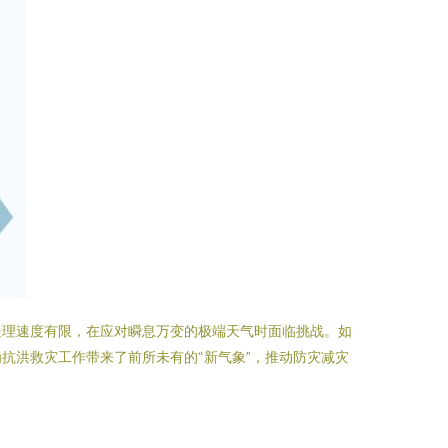
处理速度有限，在应对瞬息万变的极端天气时面临挑战。如
抗洪救灾工作带来了前所未有的“新气象”，推动防灾减灾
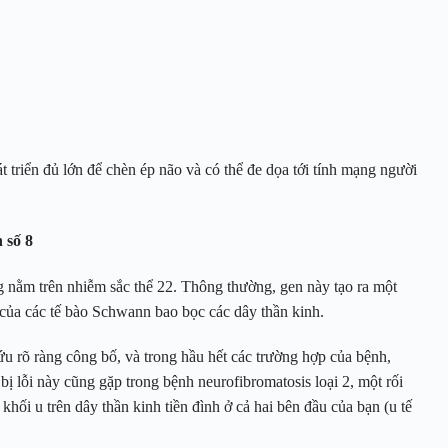
t triển đủ lớn để chèn ép não và có thể đe dọa tới tính mạng người
 số 8
 nằm trên nhiễm sắc thể 22. Thông thường, gen này tạo ra một
 của các tế bào Schwann bao bọc các dây thần kinh.
u rõ ràng công bố, và trong hầu hết các trường hợp của bệnh,
 lỗi này cũng gặp trong bệnh neurofibromatosis loại 2, một rối
hối u trên dây thần kinh tiền đình ở cả hai bên đầu của bạn (u tế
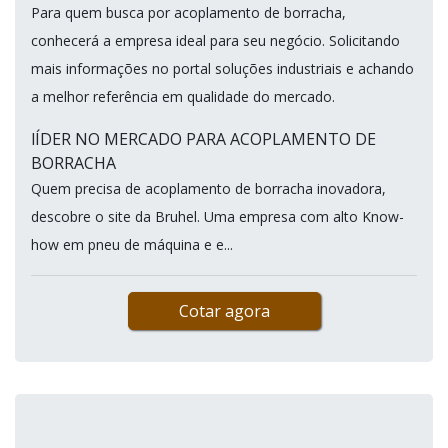
Para quem busca por acoplamento de borracha,
conhecerá a empresa ideal para seu negócio. Solicitando
mais informações no portal soluções industriais e achando
a melhor referência em qualidade do mercado.
lÍDER NO MERCADO PARA ACOPLAMENTO DE
BORRACHA
Quem precisa de acoplamento de borracha inovadora,
descobre o site da Bruhel. Uma empresa com alto Know-
how em pneu de máquina e e...
Cotar agora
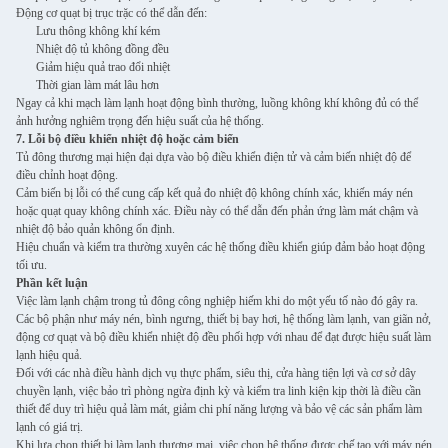
Động cơ quạt bị trục trặc có thể dẫn đến:
Lưu thông không khí kém
Nhiệt độ tủ không đồng đều
Giảm hiệu quả trao đổi nhiệt
Thời gian làm mát lâu hơn
Ngay cả khi mạch làm lạnh hoạt động bình thường, luồng không khí không đủ có thể
ảnh hưởng nghiêm trọng đến hiệu suất của hệ thống.
7. Lỗi bộ điều khiển nhiệt độ hoặc cảm biến
Tủ đông thương mại hiện đại dựa vào bộ điều khiển điện tử và cảm biến nhiệt độ để
điều chỉnh hoạt động.
Cảm biến bị lỗi có thể cung cấp kết quả đo nhiệt độ không chính xác, khiến máy nén
hoặc quạt quay không chính xác. Điều này có thể dẫn đến phản ứng làm mát chậm và
nhiệt độ bảo quản không ổn định.
Hiệu chuẩn và kiểm tra thường xuyên các hệ thống điều khiển giúp đảm bảo hoạt động
tối ưu.
Phần kết luận
Việc làm lạnh chậm trong tủ đông công nghiệp hiếm khi do một yếu tố nào đó gây ra.
Các bộ phận như máy nén, bình ngưng, thiết bị bay hơi, hệ thống làm lạnh, van giãn nở,
động cơ quạt và bộ điều khiển nhiệt độ đều phối hợp với nhau để đạt được hiệu suất làm
lạnh hiệu quả.
Đối với các nhà điều hành dịch vụ thực phẩm, siêu thị, cửa hàng tiện lợi và cơ sở dây
chuyền lạnh, việc bảo trì phòng ngừa định kỳ và kiểm tra linh kiện kịp thời là điều cần
thiết để duy trì hiệu quả làm mát, giảm chi phí năng lượng và bảo vệ các sản phẩm làm
lạnh có giá trị.
Khi lựa chọn thiết bị làm lạnh thương mại, việc chọn hệ thống được chế tạo với máy nén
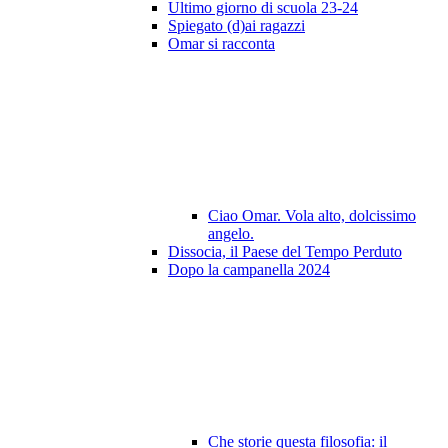
Ultimo giorno di scuola 23-24
Spiegato (d)ai ragazzi
Omar si racconta
Ciao Omar. Vola alto, dolcissimo
angelo.
Dissocia, il Paese del Tempo Perduto
Dopo la campanella 2024
Che storie questa filosofia: il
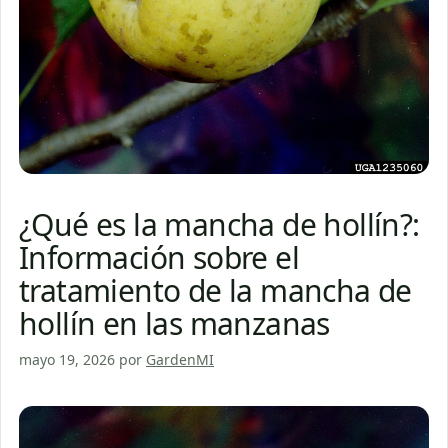
¿Qué es la mancha de hollín?:
Información sobre el
tratamiento de la mancha de
hollín en las manzanas
mayo 19, 2026
por
GardenMI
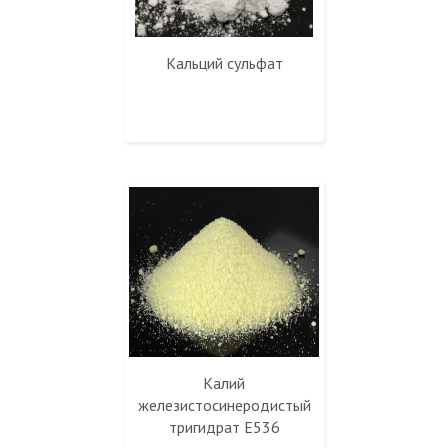
Кальций сульфат
Калий
железистосинеродистый
тригидрат Е536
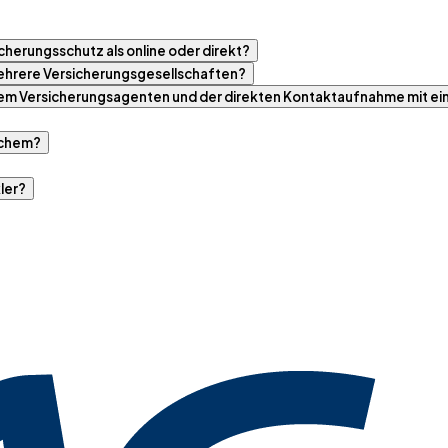
cherungsschutz als online oder direkt?
 mehrere Versicherungsgesellschaften?
nem Versicherungsagenten und der direkten Kontaktaufnahme mit ei
rchem?
ler?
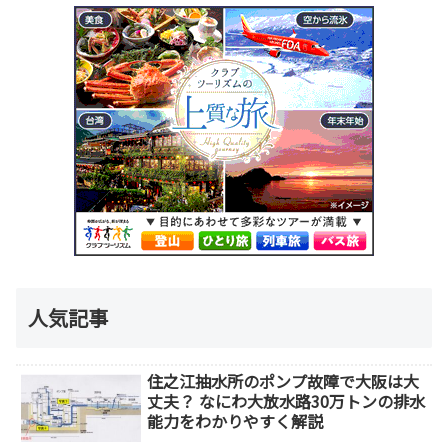
人気記事
住之江抽水所のポンプ故障で大阪は大
丈夫？ なにわ大放水路30万トンの排水
能力をわかりやすく解説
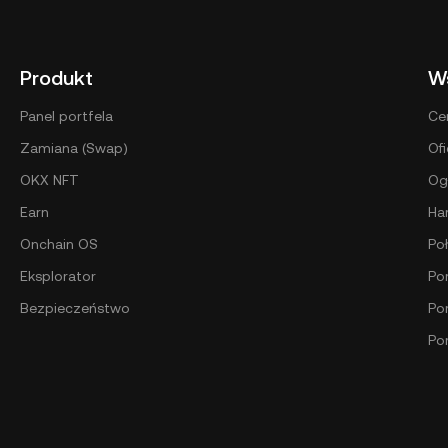
Produkt
W
Panel portfela
Ce
Zamiana (Swap)
Ofi
OKX NFT
Og
Earn
Ha
Onchain OS
Po
Eksplorator
Por
Bezpieczeństwo
Po
Po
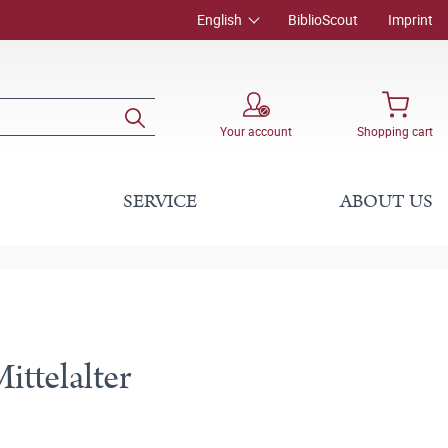
English
BiblioScout
Imprint
Your account
Shopping cart
SERVICE
ABOUT US
ttelalter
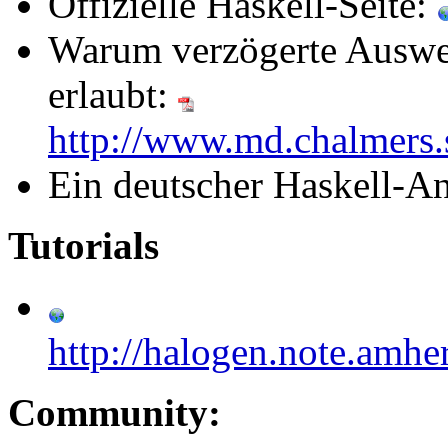
Offizielle Haskell-Seite:
Warum verzögerte Auswer
erlaubt:
http://www.md.chalmers.
Ein deutscher Haskell-
Tutorials
http://halogen.note.amhe
Community:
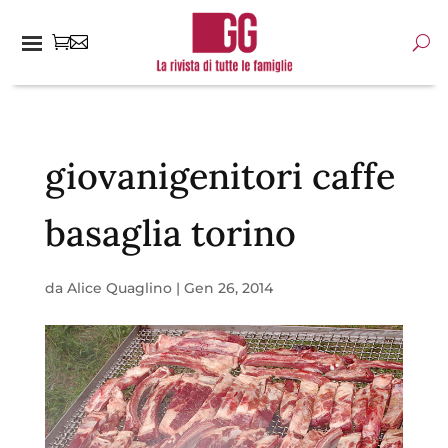
giovanigenitori caffe
basaglia torino
da
Alice Quaglino
|
Gen 26, 2014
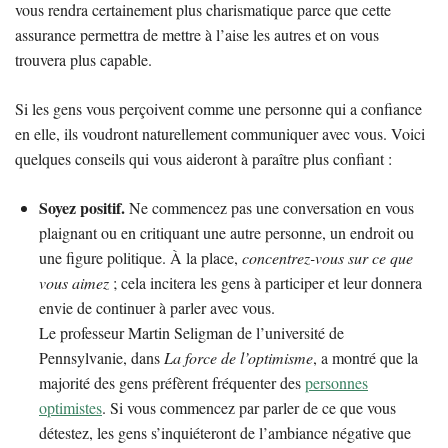
vous rendra certainement plus charismatique parce que cette
assurance permettra de mettre à l’aise les autres et on vous
trouvera plus capable.
Si les gens vous perçoivent comme une personne qui a confiance
en elle, ils voudront naturellement communiquer avec vous. Voici
quelques conseils qui vous aideront à paraître plus confiant :
Soyez positif.
Ne commencez pas une conversation en vous
plaignant ou en critiquant une autre personne, un endroit ou
une figure politique. À la place,
concentrez-vous sur ce que
vous aimez
; cela incitera les gens à participer et leur donnera
envie de continuer à parler avec vous.
Le professeur Martin Seligman de l’université de
Pennsylvanie, dans
La force de l’optimisme
, a montré que la
majorité des gens préfèrent fréquenter des
personnes
optimistes
. Si vous commencez par parler de ce que vous
détestez, les gens s’inquiéteront de l’ambiance négative que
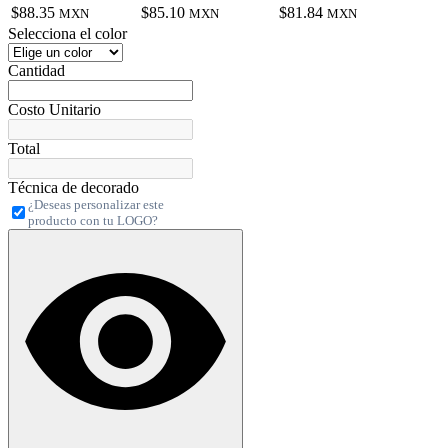
$88.35
$85.10
$81.84
MXN
MXN
MXN
Selecciona el color
Cantidad
Costo Unitario
Total
Técnica de decorado
¿Deseas personalizar este
producto con tu LOGO?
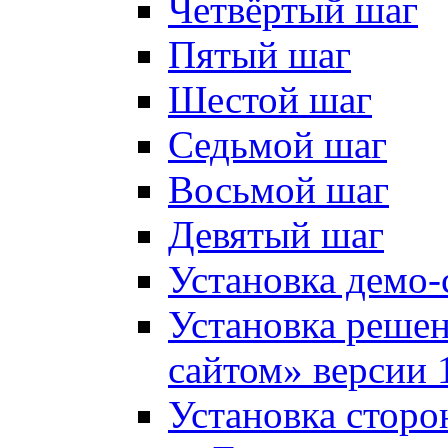
Четвёртый шаг
Пятый шаг
Шестой шаг
Седьмой шаг
Восьмой шаг
Девятый шаг
Установка демо-
Установка решен
сайтом» версии 
Установка сторо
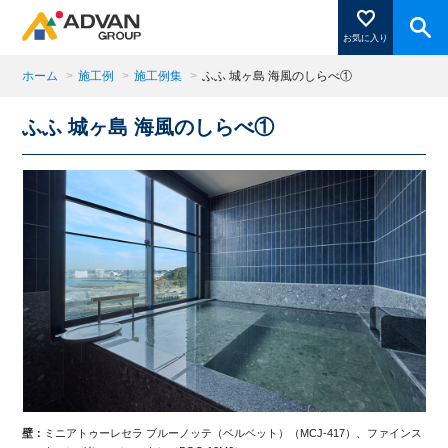
お気に入り
ホーム
>
施工例
>
施工例集
>
ふふ 城ヶ島 海風のしらべ①
ふふ 城ヶ島 海風のしらべ①
商品ページにある「お気に入り登録」を押すと登録した
商品がここに表示されます。
閉じる
ンス
壁：
ミニアトゥーレセラ ブルーノッテ（ベルベット）（MCJ-417）、ファインス
浴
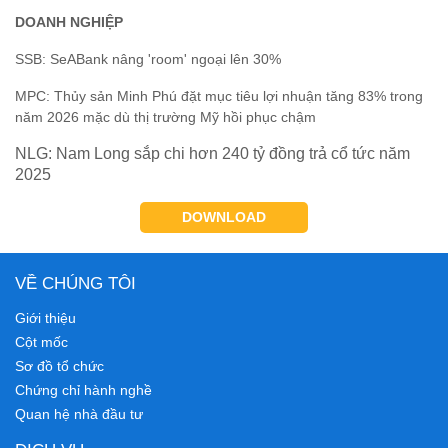
DOANH NGHIỆP
SSB: SeABank nâng 'room' ngoại lên 30%
MPC: Thủy sản Minh Phú đặt mục tiêu lợi nhuận tăng 83% trong
năm 2026 mặc dù thị trường Mỹ hồi phục chậm
NLG: Nam Long sắp chi hơn 240 tỷ đồng trả cổ tức năm
2025
DOWNLOAD
VỀ CHÚNG TÔI
Giới thiệu
Cột mốc
Sơ đồ tổ chức
Chứng chỉ hành nghề
Quan hệ nhà đầu tư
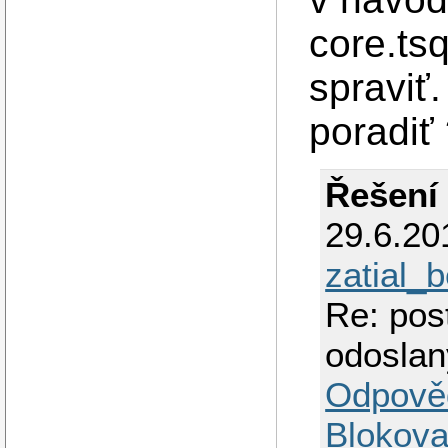
core.tsq
spraviť
poradiť
Řešení
29.6.20
zatial_
Re: pos
odoslan
Odpově
Blokova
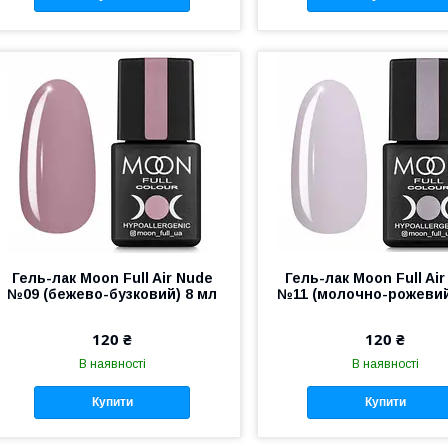
Гель-лак Moon Full Air Nude
Гель-лак Moon Full Ai
№09 (бежево-бузковий) 8 мл
№11 (молочно-рожевий
120 ₴
120 ₴
В наявності
В наявності
Купити
Купити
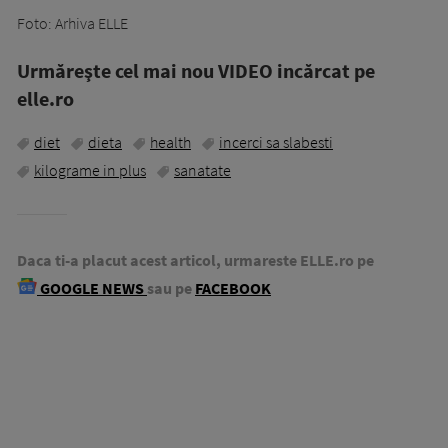
Foto: Arhiva ELLE
Urmăreşte cel mai nou VIDEO incărcat pe
elle.ro
diet
dieta
health
incerci sa slabesti
kilograme in plus
sanatate
Daca ti-a placut acest articol, urmareste ELLE.ro pe
GOOGLE NEWS
sau pe
FACEBOOK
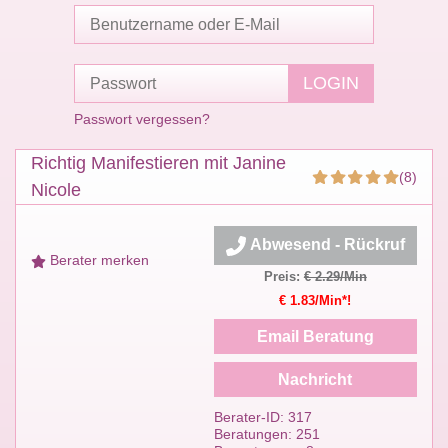
Passwort vergessen?
Richtig Manifestieren mit Janine
(8)
Nicole
Abwesend - Rückruf
Berater merken
Preis:
€ 2.29/Min
€ 1.83/Min*!
Email Beratung
Nachricht
Berater-ID: 317
Beratungen: 251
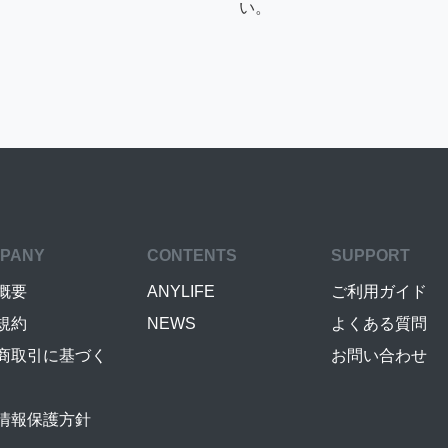
い。
PANY
CONTENTS
SUPPORT
概要
ANYLIFE
ご利用ガイド
規約
NEWS
よくある質問
商取引に基づく
お問い合わせ
情報保護方針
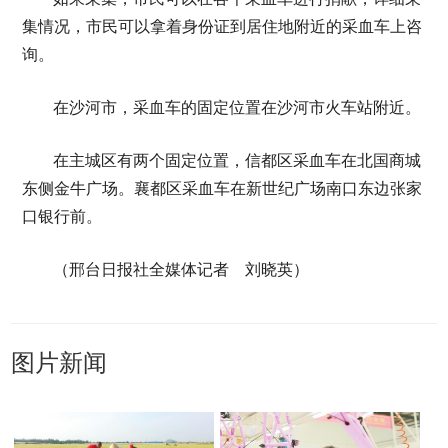
集情况，市民可以拿着身份证到居住地附近的采血车上咨
询。
在沙河市，采血车的固定位置在沙河市火车站附近。
在主城区有两个固定位置，信都区采血车在北国商城
东侧金牛广场。襄都区采血车在新世纪广场南口东边张家
口银行前。
（邢台日报社全媒体记者 刘晓英）
图片新闻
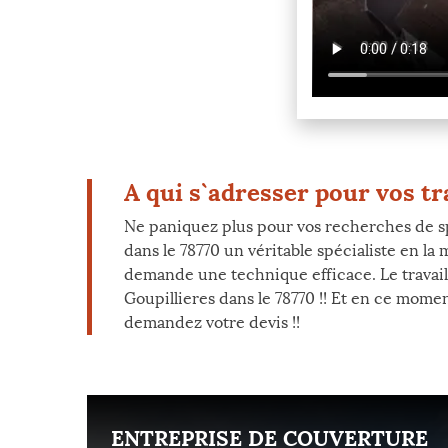
A qui s`adresser pour vos t
Ne paniquez plus pour vos recherches de sp
dans le 78770 un véritable spécialiste en la
demande une technique efficace. Le travail 
Goupillieres dans le 78770 !! Et en ce momen
demandez votre devis !!
ENT
ENTREPRISE DE COUVERTURE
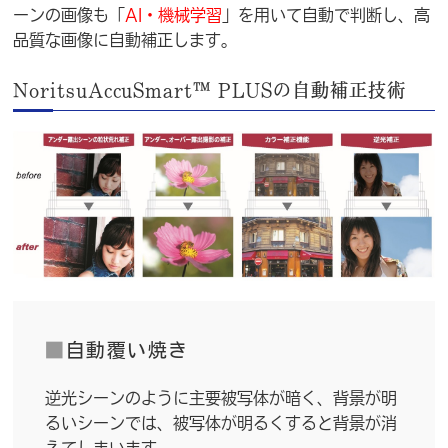
ーンの画像も「
AI・機械学習
」を用いて自動で判断し、高
品質な画像に自動補正します。
NoritsuAccuSmart™ PLUSの自動補正技術
■
自動覆い焼き
逆光シーンのように主要被写体が暗く、背景が明
るいシーンでは、被写体が明るくすると背景が消
えてしまいます。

• • • • • • •

Using the entries above, work out how many lines include the word "quạt", and give only that count.

- Result for this task
3